**MATERIAL PROVIDED**
◇ ◇ ◇
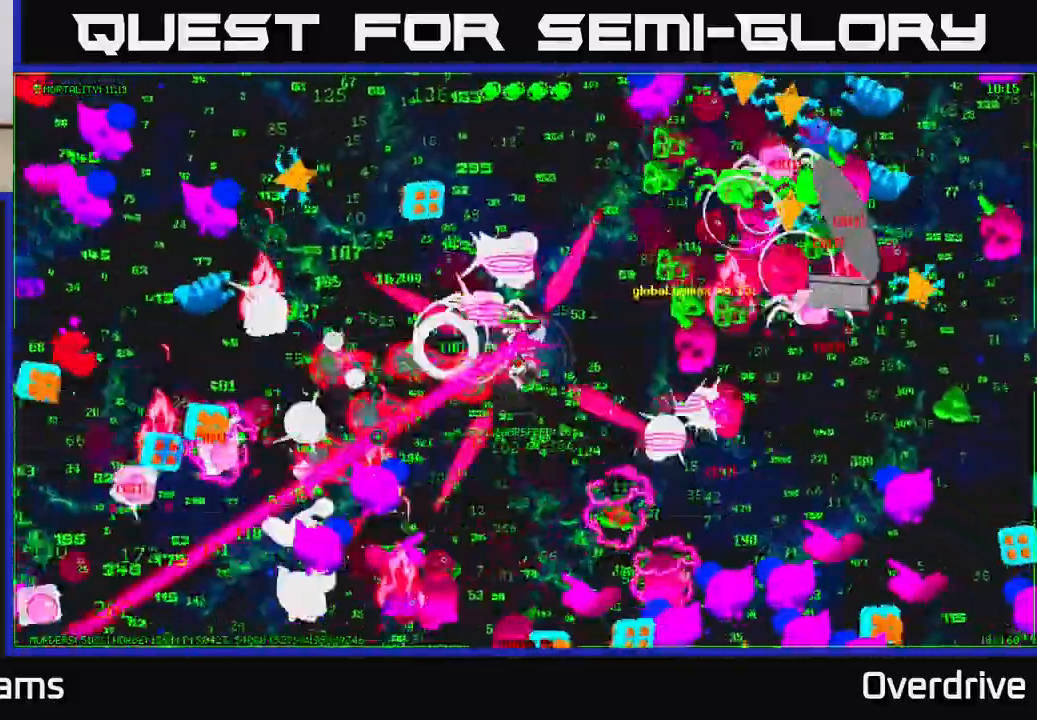
{"buttons": [], "left_stick": "down-left", "right_stick": "down-left", "events": [[117, "right_stick", "left"], [267, "left_stick", "up-left"], [400, "right_stick", "down-left"], [450, "left_stick", "down-left"]]}
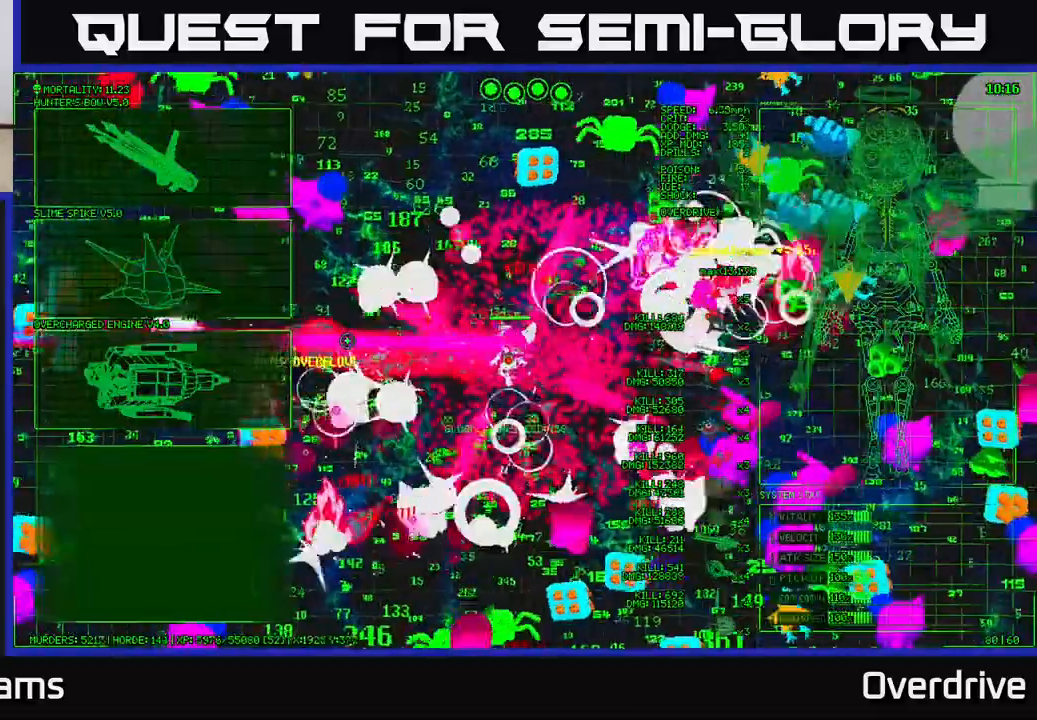
{"buttons": [], "left_stick": "left", "right_stick": "down-left", "events": [[33, "right_stick", "left"], [133, "right_stick", "down-left"], [250, "left_stick", "left"], [367, "left_stick", "up-left"], [500, "left_stick", "left"]]}
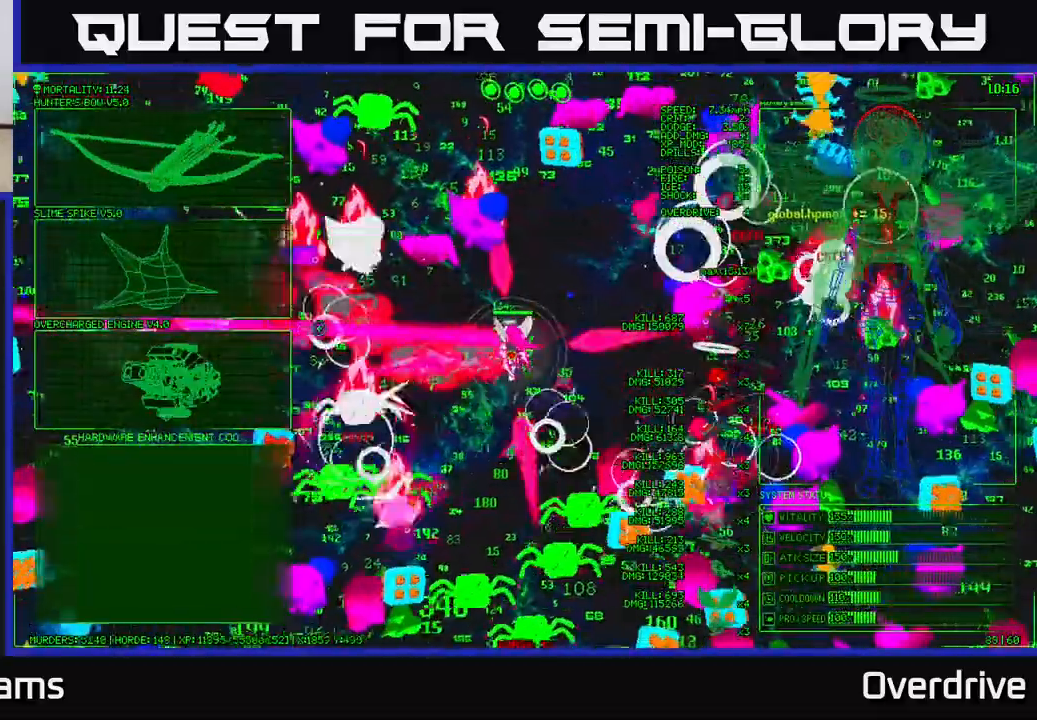
{"buttons": [], "left_stick": "up-left", "right_stick": "down-left", "events": [[117, "left_stick", "down-left"], [467, "left_stick", "up-left"]]}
◇ ◇ ◇
Copy out each line of the data exactly as it reads; skip the pictures.

**THE COMPLETED TASK**
{"buttons": [], "left_stick": "down-left", "right_stick": "down-left", "events": [[117, "right_stick", "left"], [267, "left_stick", "up-left"], [400, "right_stick", "down-left"], [450, "left_stick", "down-left"]]}
{"buttons": [], "left_stick": "left", "right_stick": "down-left", "events": [[33, "right_stick", "left"], [133, "right_stick", "down-left"], [250, "left_stick", "left"], [367, "left_stick", "up-left"], [500, "left_stick", "left"]]}
{"buttons": [], "left_stick": "up-left", "right_stick": "down-left", "events": [[117, "left_stick", "down-left"], [467, "left_stick", "up-left"]]}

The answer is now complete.